▶ _AÇÃO NECESSÁRIA 1_
Reproduza o trecho do texto sobre o acordo com o FMI que vai de "Um dos riscos" até "contra o flagelo.", inclusive.
▶ _AÇÃO NECESSÁRIA 2_
No texto sobre o acordo com o FMI, que relatório, elaborado pelo Tribunal Administrativo, foi considerado por Cirkel-Meyer um marco significativo?

═══ TEXTO ═══

Com o recente acordo entre o Governo e o FMI (mais de 470 milhões de USD canalizados directamente para o Orçamento do Estado), Moçambique inaugurou um novo ciclo na relação com o Fundo e outros doadores, e a retoma do chamado "diálogo político" já é notória, com o representante-residente do Fundo,  Alexis Cirkel-Meyer, a enfatizar veementemente os condicionalismos por detrás do novo desembolso, cujos detalhes ainda não foram divulgados.

 

Um dos riscos que este diálogo tem é o risco da comunicação distorcida ou do discurso contido; ou o beliscar com paninhos quentes na mão, prontos a usar. A recente entrevista de Cirkel-Meyer, à Lusa, mostra as intenções positivas do novo programa do FMI para Moçambique, mas o discurso vendido é marcado por hesitações, palavras escolhidas à lupa, passando para a opinião pública, pelo menos no caso reacção anticorrupção (a marca-de-água por detrás desta retoma) uma abordagem minimalista, naive até, sobre o que o Fundo (e outros doadores) espera que seja feito no plano político, na arena das políticas e melhoria legislativa e no campo da acção prática contra o flagelo.

 

 

Cirkel-Meyer foi de um simplismo arrebatador. A publicação do Relatório das Contas do Covid 19 para 2020, elaborado pelo Tribunal Administrativo, foi, para ele, um marco significativo. E elogiou o Governo por isso. Foi um elogio exagerado. A publicação de relatórios de auditorias a fundos do Estado responde apenas ao requisito da prestação de contas.

═══ MATERIAL APRESENTADO ═══

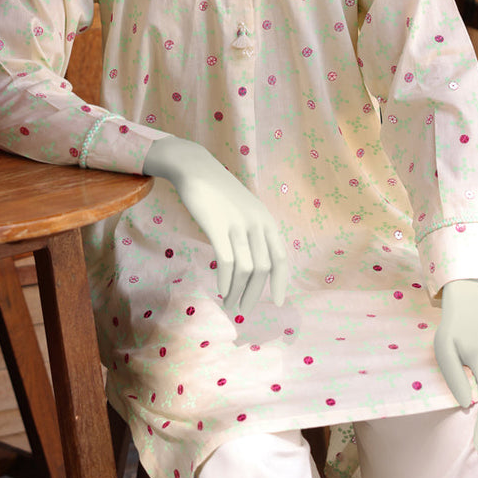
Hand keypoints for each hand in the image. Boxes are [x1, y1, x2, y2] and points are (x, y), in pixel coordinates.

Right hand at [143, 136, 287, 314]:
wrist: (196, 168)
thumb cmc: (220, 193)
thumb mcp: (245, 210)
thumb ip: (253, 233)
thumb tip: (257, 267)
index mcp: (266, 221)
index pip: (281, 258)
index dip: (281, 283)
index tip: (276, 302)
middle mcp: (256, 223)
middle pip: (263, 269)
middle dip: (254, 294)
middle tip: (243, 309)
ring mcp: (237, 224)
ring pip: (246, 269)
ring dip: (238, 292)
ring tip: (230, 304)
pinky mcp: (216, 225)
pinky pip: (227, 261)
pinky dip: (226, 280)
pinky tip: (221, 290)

═══
═══ MATERIAL APRESENTADO ═══

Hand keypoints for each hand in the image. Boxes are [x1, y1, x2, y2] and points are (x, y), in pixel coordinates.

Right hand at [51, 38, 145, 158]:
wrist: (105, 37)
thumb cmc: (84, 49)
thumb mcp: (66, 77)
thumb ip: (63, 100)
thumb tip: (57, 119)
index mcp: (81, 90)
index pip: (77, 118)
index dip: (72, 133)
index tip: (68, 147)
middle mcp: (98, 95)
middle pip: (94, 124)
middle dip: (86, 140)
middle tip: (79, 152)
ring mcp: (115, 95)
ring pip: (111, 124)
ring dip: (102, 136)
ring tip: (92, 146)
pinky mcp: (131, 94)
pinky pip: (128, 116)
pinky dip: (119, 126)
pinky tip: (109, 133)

═══

▶ _ESPAÇO DE RESPOSTA 1_
Um dos riscos que este diálogo tem é o risco da comunicação distorcida ou do discurso contido; ou o beliscar com paninhos quentes na mão, prontos a usar. A recente entrevista de Cirkel-Meyer, à Lusa, mostra as intenções positivas do novo programa do FMI para Moçambique, mas o discurso vendido é marcado por hesitações, palavras escolhidas à lupa, passando para a opinião pública, pelo menos no caso reacção anticorrupção (a marca-de-água por detrás desta retoma) uma abordagem minimalista, naive até, sobre o que o Fundo (e outros doadores) espera que seja feito no plano político, na arena das políticas e melhoria legislativa e no campo da acção prática contra o flagelo.

▶ _ESPAÇO DE RESPOSTA 2_
O Relatório das Contas do Covid 19 para 2020.